··· Page extract ···

Huge FaceTime iPhone Bug Discovered

Huge FaceTime iPhone Bug Discovered
iPhones can be used to eavesdrop on their owners thanks to a critical flaw in iOS 12.1.

(CCM) — A bug in Apple's FaceTime software can cause iPhones to send audio to unknown parties without the owners' knowledge, the company has admitted.

The flaw, which appears only to affect iOS 12.1 or newer with FaceTime's group chat function, can cause an iPhone's microphone to activate before an incoming FaceTime request is accepted or rejected, according to a BBC report. The microphone is deactivated when the call is cut after too many rings, the report adds.

Apple has acknowledged the flaw in its software and has disabled Group FaceTime calls for the time being. "We’re aware of this issue and we have identified a fix that will be released in a software update later this week," Apple said in a statement.

···

— Exercise instructions —
[a] Can you retype the stretch of the FaceTime bug report from "Apple has acknowledged" through "in a statement.", word for word?
[b] How would you extend the FaceTime bug report, picking up right after its final sentence?
The lines after this are separate material, apart from the FaceTime bug report.

··· Information ···

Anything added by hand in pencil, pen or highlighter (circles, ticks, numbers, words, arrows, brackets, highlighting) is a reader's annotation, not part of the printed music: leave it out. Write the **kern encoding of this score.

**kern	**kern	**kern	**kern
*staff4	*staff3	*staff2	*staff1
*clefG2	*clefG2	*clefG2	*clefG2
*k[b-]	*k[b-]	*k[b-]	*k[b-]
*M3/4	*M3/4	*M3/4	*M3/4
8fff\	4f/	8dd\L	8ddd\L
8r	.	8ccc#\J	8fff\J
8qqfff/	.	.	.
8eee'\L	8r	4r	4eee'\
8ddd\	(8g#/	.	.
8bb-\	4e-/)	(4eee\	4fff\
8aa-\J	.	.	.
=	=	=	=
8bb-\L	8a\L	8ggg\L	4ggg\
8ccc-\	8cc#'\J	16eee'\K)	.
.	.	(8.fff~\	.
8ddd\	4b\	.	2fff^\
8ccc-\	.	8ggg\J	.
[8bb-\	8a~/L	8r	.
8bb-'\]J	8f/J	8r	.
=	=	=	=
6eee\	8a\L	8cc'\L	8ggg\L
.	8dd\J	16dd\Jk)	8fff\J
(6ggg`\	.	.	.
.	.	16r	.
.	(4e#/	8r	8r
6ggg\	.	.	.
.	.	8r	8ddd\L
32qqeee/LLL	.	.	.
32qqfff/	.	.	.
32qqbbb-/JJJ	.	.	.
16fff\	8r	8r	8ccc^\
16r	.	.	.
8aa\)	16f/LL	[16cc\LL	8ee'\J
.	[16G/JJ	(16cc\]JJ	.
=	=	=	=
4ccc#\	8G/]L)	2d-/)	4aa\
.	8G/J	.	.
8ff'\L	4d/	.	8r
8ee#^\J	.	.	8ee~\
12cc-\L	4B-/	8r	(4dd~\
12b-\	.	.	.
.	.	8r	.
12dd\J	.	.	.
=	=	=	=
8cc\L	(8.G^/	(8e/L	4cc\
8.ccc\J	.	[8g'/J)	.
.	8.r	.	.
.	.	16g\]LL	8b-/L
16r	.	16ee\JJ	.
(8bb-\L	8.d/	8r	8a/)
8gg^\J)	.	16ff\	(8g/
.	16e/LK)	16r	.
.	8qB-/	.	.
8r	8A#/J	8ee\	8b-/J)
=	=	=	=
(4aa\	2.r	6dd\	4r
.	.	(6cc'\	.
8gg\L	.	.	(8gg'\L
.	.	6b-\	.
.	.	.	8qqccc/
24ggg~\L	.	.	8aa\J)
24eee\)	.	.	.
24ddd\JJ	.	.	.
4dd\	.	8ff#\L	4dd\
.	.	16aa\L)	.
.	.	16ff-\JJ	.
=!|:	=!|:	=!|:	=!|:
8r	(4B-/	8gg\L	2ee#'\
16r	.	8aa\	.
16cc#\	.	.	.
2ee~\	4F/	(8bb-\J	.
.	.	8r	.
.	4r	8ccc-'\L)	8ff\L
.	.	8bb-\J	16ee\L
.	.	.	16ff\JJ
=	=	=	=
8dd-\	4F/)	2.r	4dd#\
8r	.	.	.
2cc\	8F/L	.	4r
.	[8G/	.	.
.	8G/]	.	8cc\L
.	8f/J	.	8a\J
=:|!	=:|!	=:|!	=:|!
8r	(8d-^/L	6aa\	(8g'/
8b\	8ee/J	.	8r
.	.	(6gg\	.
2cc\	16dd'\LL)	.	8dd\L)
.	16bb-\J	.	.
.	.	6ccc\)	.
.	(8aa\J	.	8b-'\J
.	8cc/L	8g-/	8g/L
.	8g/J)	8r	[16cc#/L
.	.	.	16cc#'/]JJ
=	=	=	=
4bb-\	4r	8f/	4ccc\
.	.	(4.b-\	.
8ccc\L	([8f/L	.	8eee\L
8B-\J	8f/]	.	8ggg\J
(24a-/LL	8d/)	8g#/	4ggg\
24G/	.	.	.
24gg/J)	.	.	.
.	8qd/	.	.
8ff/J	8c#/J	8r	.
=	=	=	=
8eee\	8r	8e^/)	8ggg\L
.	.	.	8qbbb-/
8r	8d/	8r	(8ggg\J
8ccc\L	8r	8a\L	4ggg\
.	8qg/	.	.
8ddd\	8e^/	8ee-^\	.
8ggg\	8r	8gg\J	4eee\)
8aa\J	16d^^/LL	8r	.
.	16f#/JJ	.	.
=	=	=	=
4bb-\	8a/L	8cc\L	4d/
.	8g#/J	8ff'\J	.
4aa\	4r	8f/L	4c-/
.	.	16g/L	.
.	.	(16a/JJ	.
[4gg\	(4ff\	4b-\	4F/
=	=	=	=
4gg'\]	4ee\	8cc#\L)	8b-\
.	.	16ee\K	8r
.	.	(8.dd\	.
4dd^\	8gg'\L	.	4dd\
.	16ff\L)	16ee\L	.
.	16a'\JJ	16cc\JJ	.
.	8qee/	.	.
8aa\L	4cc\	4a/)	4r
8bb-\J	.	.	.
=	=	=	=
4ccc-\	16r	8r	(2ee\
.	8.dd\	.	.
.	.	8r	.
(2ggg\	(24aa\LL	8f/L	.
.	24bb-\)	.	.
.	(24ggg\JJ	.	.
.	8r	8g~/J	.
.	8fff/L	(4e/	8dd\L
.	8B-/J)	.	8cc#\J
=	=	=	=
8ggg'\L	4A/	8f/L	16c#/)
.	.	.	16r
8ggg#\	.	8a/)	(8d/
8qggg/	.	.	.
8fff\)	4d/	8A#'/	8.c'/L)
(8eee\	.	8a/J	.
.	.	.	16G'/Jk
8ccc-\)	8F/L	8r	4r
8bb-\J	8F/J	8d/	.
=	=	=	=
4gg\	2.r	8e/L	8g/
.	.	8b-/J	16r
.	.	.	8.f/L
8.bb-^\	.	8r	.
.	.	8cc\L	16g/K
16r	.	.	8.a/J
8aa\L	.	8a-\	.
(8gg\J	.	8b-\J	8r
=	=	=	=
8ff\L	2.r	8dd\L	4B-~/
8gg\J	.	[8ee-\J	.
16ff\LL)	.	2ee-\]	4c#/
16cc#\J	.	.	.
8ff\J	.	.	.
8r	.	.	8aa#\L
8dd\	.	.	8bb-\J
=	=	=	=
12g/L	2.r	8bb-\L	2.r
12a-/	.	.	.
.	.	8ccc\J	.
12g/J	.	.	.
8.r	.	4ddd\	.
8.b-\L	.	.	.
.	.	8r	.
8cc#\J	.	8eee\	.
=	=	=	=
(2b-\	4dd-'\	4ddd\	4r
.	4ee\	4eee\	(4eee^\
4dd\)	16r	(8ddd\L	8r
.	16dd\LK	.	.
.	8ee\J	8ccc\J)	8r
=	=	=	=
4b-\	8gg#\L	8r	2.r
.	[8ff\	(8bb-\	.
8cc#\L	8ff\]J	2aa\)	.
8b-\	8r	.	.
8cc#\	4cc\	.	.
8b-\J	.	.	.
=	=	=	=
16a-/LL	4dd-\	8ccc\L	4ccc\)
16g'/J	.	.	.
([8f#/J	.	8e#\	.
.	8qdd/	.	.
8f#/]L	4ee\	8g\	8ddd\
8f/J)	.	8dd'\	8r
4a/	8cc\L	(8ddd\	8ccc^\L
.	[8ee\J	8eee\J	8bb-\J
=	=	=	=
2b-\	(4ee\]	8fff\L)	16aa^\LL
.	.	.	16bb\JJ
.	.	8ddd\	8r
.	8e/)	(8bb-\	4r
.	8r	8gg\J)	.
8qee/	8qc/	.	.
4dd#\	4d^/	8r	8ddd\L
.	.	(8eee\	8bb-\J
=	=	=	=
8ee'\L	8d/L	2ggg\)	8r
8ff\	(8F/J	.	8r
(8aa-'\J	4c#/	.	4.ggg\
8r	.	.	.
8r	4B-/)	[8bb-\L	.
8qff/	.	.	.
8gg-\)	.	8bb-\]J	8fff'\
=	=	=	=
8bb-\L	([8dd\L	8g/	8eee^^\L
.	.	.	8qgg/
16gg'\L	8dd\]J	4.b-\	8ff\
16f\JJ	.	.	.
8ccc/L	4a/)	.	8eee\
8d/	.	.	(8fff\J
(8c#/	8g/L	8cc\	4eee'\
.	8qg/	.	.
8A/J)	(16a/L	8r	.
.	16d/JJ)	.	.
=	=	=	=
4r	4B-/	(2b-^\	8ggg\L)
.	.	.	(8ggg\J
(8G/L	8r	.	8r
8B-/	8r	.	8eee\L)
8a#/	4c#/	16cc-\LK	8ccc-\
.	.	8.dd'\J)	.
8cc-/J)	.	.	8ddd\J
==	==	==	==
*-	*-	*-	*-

···

— Task responses —
[a]
Apple has acknowledged the flaw in its software and has disabled Group FaceTime calls for the time being. "We’re aware of this issue and we have identified a fix that will be released in a software update later this week," Apple said in a statement.

[b]
Jack Dorsey, the chief executive of Twitter, went even further, recommending that Apple users disable FaceTime altogether on their iPhones via the device's settings menu.

The bug revelation will be a particular embarrassment to Apple because the company went to great efforts to emphasise its privacy credentials at the recent Consumer Electronics Show in Las Vegas earlier this month. During the event it paid for a billboard which read: "What happens on your iPhone, stays on your iPhone."